Энтузиасты первых советских фильмов, они создавали любопытную и своеобразную приключенческую кинолитературу, характерную для того времени. Это были истории образования разных современных типов, демократичных и широких слоев действительности, их конфликтов с типами старого толка, смешения со старым в столпотворении нового. Это была живая и веселая литература новой улицы.
И дух иронии, усмешки и веселья этих созданий держал нас в дне сегодняшнем: они несли свое веселое, свое доброе искусство как философию современного художника, как приятие всего — трудного ли, светлого ли, что дает жизнь.
Они верили в прелесть цирка и снимались, вися на проводах, идущих через улицу на уровне крыш. Ходили по куполу храма Христа Спасителя, прыгали из бегущего трамвая в санки извозчика, играли в популярных для улицы комедиях.
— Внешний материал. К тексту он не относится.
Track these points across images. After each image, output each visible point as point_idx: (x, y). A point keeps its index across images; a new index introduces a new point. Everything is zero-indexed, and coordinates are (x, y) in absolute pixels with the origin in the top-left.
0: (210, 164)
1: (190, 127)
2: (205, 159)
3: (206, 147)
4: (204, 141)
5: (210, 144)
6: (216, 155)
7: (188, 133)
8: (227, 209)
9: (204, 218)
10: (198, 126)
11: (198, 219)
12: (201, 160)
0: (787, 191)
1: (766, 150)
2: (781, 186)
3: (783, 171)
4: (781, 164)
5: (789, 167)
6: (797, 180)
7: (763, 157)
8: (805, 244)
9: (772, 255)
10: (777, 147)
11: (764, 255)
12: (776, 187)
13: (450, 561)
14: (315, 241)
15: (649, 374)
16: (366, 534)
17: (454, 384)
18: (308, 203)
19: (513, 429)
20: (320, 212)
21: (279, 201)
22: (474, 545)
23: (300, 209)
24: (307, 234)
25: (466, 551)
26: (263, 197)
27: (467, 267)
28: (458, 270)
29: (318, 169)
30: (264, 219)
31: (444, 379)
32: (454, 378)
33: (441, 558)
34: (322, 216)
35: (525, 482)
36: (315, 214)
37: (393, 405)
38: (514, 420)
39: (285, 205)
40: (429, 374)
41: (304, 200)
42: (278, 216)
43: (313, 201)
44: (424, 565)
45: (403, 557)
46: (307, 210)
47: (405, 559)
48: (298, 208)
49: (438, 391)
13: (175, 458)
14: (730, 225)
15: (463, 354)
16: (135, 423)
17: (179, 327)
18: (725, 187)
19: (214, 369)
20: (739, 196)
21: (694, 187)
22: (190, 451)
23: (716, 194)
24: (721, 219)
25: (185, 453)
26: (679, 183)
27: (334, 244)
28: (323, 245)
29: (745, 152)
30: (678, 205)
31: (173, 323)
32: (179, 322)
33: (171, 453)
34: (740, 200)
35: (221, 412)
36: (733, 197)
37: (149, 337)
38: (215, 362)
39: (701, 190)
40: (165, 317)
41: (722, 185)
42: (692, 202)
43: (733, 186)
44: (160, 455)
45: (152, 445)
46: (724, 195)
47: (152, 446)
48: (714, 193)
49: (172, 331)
Иногда их эскапада была как будто абсолютно низкого, плебейского жанра… Но почему так силен след в памяти от этого непритязательного каботинства? ‹…›
Мартинсон создал неповторимый тип простофили — вздорного, несносного, невыносимого, во все лезущего и всюду вносящего бестолковщину; раздражающего, режущего слух и зрение. А за этой оболочкой крылся талантливый человек, богато одаренный своеобразием и об этом даже не знающий. В обозрении Ильфа и Петрова «Под куполом цирка» он создал классический для этого контраста тип Скамейкина; смотреть на его эскапады было художественным наслаждением. Он играл и драматические роли, внося в них не менее острые контрасты. Каждый жест его мог быть приравнен к этюду — гротескному, иероглифическому. Музыкальность была его природой и тоже была эксцентрической — и в ней был неразложимый сплав таланта.
В остраненной эксцентриаде Сергея Мартинсона всё было, однако, ясно. Он был народен — стоило послушать его совсем необычайную пародийную манеру, в которой он пел французские шансоны! Он всегда был любим за одновременно живущие в его искусстве резкость и изящество рисунка. В нём было нечто и от Домье и от Калло. В нём шло к пределу осмеяния всё — голос, взгляд, жест, движение, ракурс; его «тон» был резок. Это был подлинный бурлеск, только ничуть не вульгарность! Мартинсон — образец актера гротеска, без всяких следов стилизации. Пародия на некую обобщенную фальшь и лицемерие чувствительного сентиментализма — вот что было его темой. Предельная откровенность жеста и крикливая резкость голоса в комической роли доходили до предела, как голос до фальцета, но не срывались, оставляя ощущение или, точнее, предчувствование крайности. Его мимика могла сравниться с мимикой Марселя Марсо, жест и пантомима — также.
В серьезных же ролях, которые Мартинсон стал играть позднее, он был органически защищен гротеском от банальности, от бытовщины.
Возможности этого актера огромны, только был бы подходящий ему репертуар.